Sunday, July 3, 2011

Mobile Viral Marketing

By Tony Davis, Executive Chairman, Cascada Mobile
The explosive growth of mobile devices from niche to mainstream in recent years has resulted in increasing interest by marketers in this lucrative market.
Mainstream marketers are only beginning to explore options in mobile. While the most common mobile marketing campaigns use SMS, in Europe and Asia numerous brands are also known to provide mobile content and applications to customers. This encourages customers to interact directly with traditional marketing campaigns and extends brand reach. SMS and MMS coupons, logos, ringtones and branded games and applications are all used to various degrees depending on the campaign and desired result.
As the capabilities of devices in the market increases, it makes sense to take a more serious look at branded games and applications as a marketing vehicle. The improved user experience and interactivity provided encourages a much more engaging relationship.
However, running a mobile campaign is not an easy task for anyone used to the openness and general homogeneity of the browser-based Internet. The fragmentation of devices and the closed nature of the carrier networks, at least in North America, requires a considerable learning curve for the uninitiated. Carrier, industry association and government-instituted restrictions on marketing campaigns can create roadblocks and hoops through which marketers must jump. From the consumer perspective, these restrictions are not a bad thing – unlike the Internet, every activity in mobile costs subscribers money and protecting the market from unwanted charges has merit.
Viral marketing has considerable value in the mobile market as it takes advantage of the inherent nature of cell phones as communication vehicles, enabling people to share information and content within circles of friends and colleagues. By adding a viral component to branded applications, marketers can significantly expand campaign reach.
An Untapped Market
The opportunity presented by mobile marketing is exceptional – especially when considering analysts estimates that by 2009 the global wireless market will top 2.3 billion subscribers .
For brand managers, reaching a fraction of those global users is a dream come true, especially since the majority are consumers with disposable income and comfortable sharing information of interest with friends and business colleagues.
A survey by SKOPOS on behalf of I-Play however, reveals that only five percent of consumers have downloaded any game to a handset, while only thirty percent of mobile subscribers are aware games can be downloaded to mobile phones.  The same research also states that the majority of subscribers that have never used a mobile application would download content if a friend recommended it. 
With this type of research, it is clear to see that consumers require simplicity when deciding to embrace new technology for the first time.  It also illustrates the tremendous potential for mobile viral marketing. 
Mobile devices represent a potential gold mine for marketers with an opportunity to engage both customers and prospects on an ongoing basis. Marketers are just beginning to explore the opportunities that are available to them. Mobile coupons, branded games and shortcode contests are only the beginning.

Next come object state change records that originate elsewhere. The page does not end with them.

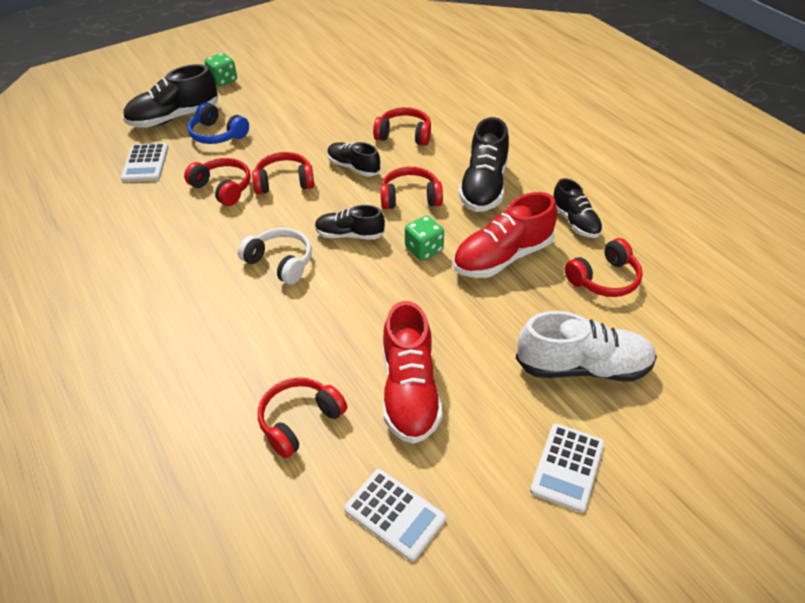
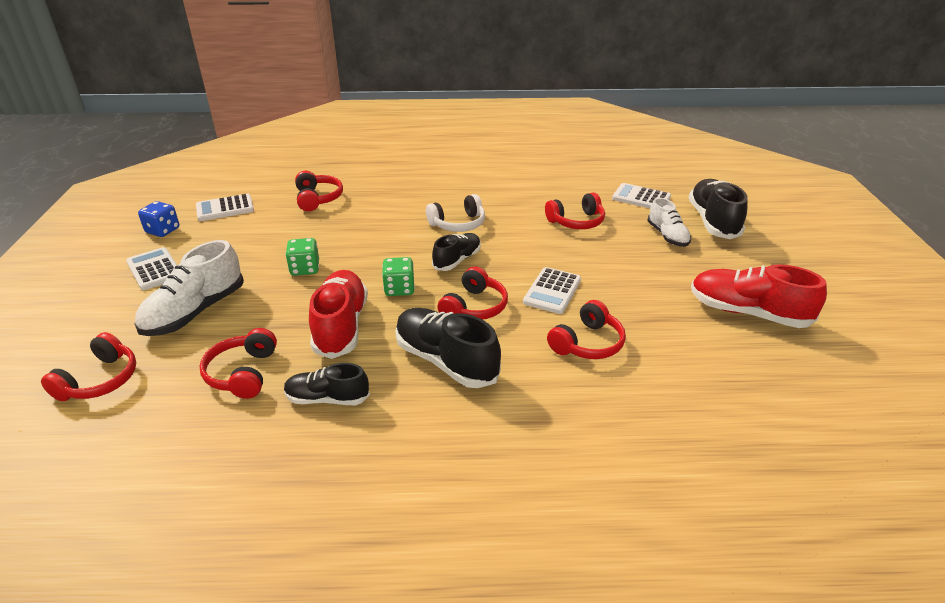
camera: 120 degrees right, 10 degrees down
(217, 134) = (667, 236): blue headphones -> white shoe
(223, 80) = (782, 260): green dice -> green dice (305, 269)
(284, 182) = (560, 250): red headphones -> red headphones (100, 380)
(353, 167) = (552, 291): black shoe -> white calculator
(409, 391) = (285, 237): red shoe -> red shoe (748, 313)
(499, 542) = (163, 230): none -> blue dice

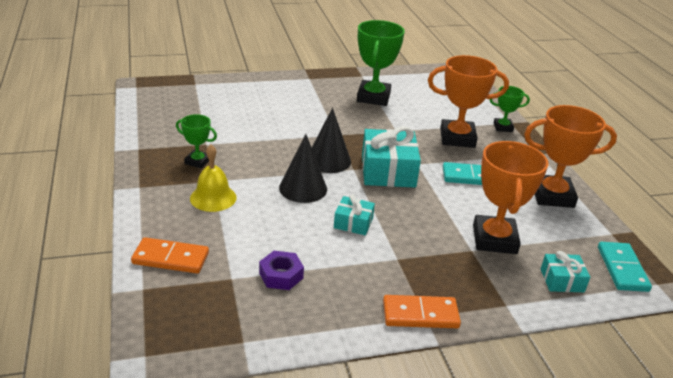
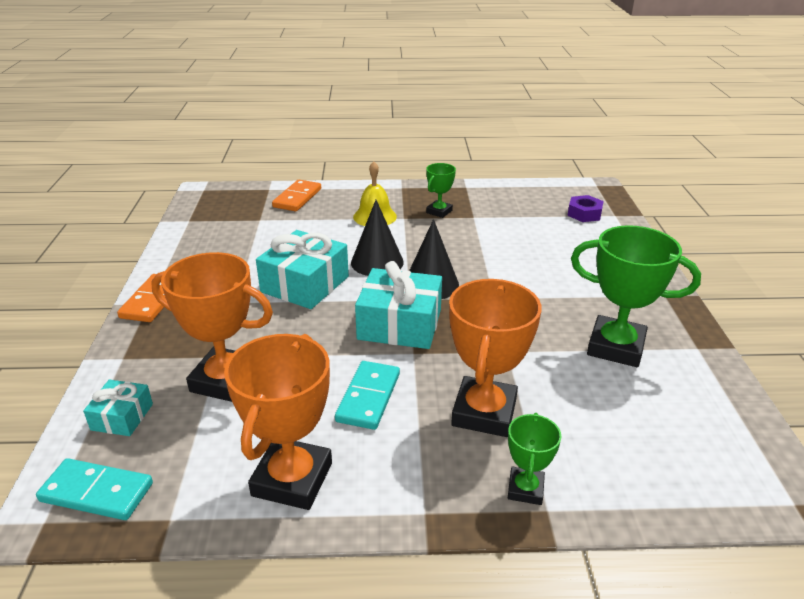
camera: 105 degrees right, 0 degrees up
(281, 275) = (249, 239): purple nut -> purple nut (584, 214)
(353, 223) = (305, 284): turquoise gift -> turquoise gift, size x1.86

Roadblocks on the Path to Revenue Generation
The advantages of direct access to something as intimate and connected as a consumer’s cell phone are great.  There are, however, a few regulatory and carrier imposed hurdles to rolling out viral marketing programs. These hurdles range from incompatibility of devices to licensing fees and geographical limitations for content delivery. There are also concerns that ‘cross-pollination’ between various carriers and the devices that each offers would entail costly infrastructure upgrades, to which few are willing to commit.
Mobile viral marketing does, however, have the potential to overcome one key challenge that marketers faced when embracing the Internet as a marketing channel for the first time in the mid to late 1990s.  Companies that tried to use e-mail with any level of success were constantly challenged to find the appropriate balance between value to the recipient and pure marketing (or spam). While carriers and government bodies have already created strong policies against mobile spam, information that is referred by a colleague or acquaintance through viral mobile marketing may not fall into this category.  Customer privacy is however, a critical consideration and must be taken into account by marketers to ensure that mobile viral marketing does not run the risk of an early demise as the result of a few ill-considered missteps.
Delivering on the Opportunity
The mobile world remains a virtually untapped marketing territory. And although downloading of mobile content has been slow so far, this promises to change in the near future. 
When the technology becomes available to enable the seamless sharing of content across devices and carrier boundaries, marketers will be able to push product and/or messaging to an unprecedented number of users, at relatively little overall cost.  This will create opportunities for limitless exposure of a product or brand across consumer networks.
In addition, organizations such as the MMA and others are taking a proactive approach in finding business and technology models that address such critical areas as consumer privacy and protection, monetization of carrier networks and access to customers by marketers, among other regulatory/logistical hurdles.
The Bottom Line
The concept of viral or peer-to-peer marketing has been proven to be highly effective in achieving a critical mass for top selling brands. With the right technologies and systems in place, there are no limits as to the revenue this type of model can generate in the mobile world.